Data records
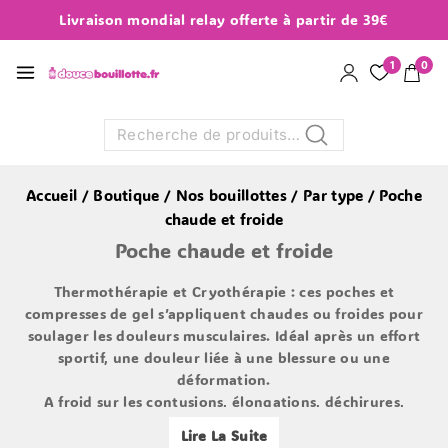
Livraison mondial relay offerte à partir de 39€
1
0
Recherche
Accueil
/
Boutique
/
Nos bouillottes
/
Par type
/
Poche
chaude et froide
Poche chaude et froide
Thermothérapie et Cryothérapie : ces poches et
compresses de gel s’appliquent chaudes ou froides pour
soulager les douleurs musculaires. Idéal après un effort
sportif, une douleur liée à une blessure ou une
déformation.
A froid sur les contusions, élongations, déchirures,
douleurs articulaires, migraine, maux de tête, de dents,
Lire La Suite
claquages, entorses, tendinites, hématomes, etc.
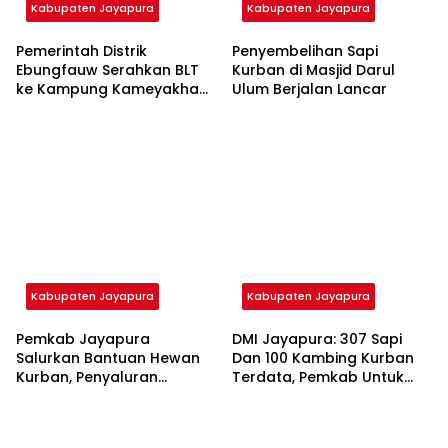
Kabupaten Jayapura
Kabupaten Jayapura
Pemerintah Distrik
Penyembelihan Sapi
Ebungfauw Serahkan BLT
Kurban di Masjid Darul
ke Kampung Kameyakha
Ulum Berjalan Lancar
Sebesar Rp 111.300.000,
Tekankan Pentingnya Data
Akurat
Kabupaten Jayapura
Kabupaten Jayapura
Pemkab Jayapura
DMI Jayapura: 307 Sapi
Salurkan Bantuan Hewan
Dan 100 Kambing Kurban
Kurban, Penyaluran
Terdata, Pemkab Untuk
Dipantau DMI dan PHBI
Pertama Kali Bantu Semua
Masjid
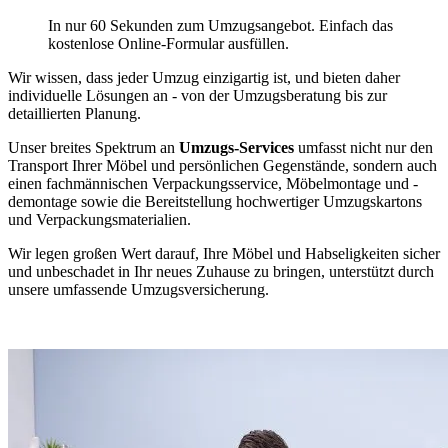
In nur 60 Sekunden zum Umzugsangebot. Einfach das
kostenlose Online-Formular ausfüllen.
Wir wissen, dass jeder Umzug einzigartig ist, und bieten daher
individuelle Lösungen an - von der Umzugsberatung bis zur
detaillierten Planung.
Unser breites Spektrum an
Umzugs-Services
umfasst nicht nur den
Transport Ihrer Möbel und persönlichen Gegenstände, sondern auch
einen fachmännischen Verpackungsservice, Möbelmontage und -
demontage sowie die Bereitstellung hochwertiger Umzugskartons
und Verpackungsmaterialien.
Wir legen großen Wert darauf, Ihre Möbel und Habseligkeiten sicher
und unbeschadet in Ihr neues Zuhause zu bringen, unterstützt durch
unsere umfassende Umzugsversicherung.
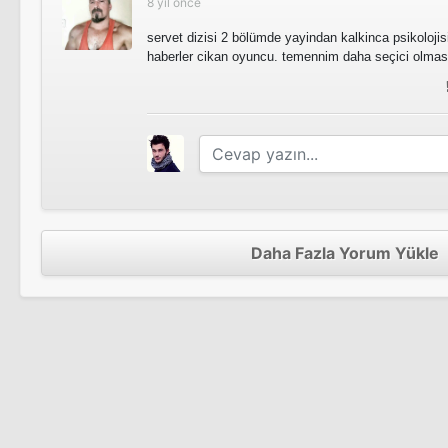
8 yıl önce
servet dizisi 2 bölümde yayindan kalkinca psikoloji
haberler cikan oyuncu. temennim daha seçici olmasi
Daha Fazla Yorum Yükle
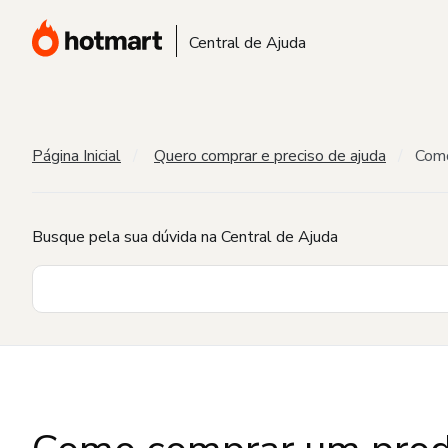
Central de Ajuda
Página Inicial
Quero comprar e preciso de ajuda
Como
Busque pela sua dúvida na Central de Ajuda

INSTRUCTION
List every line in the data above that contains the string "Pemkab", matching case exactly.

ANSWER SECTION
Pemkab Jayapura
Terdata, Pemkab Untuk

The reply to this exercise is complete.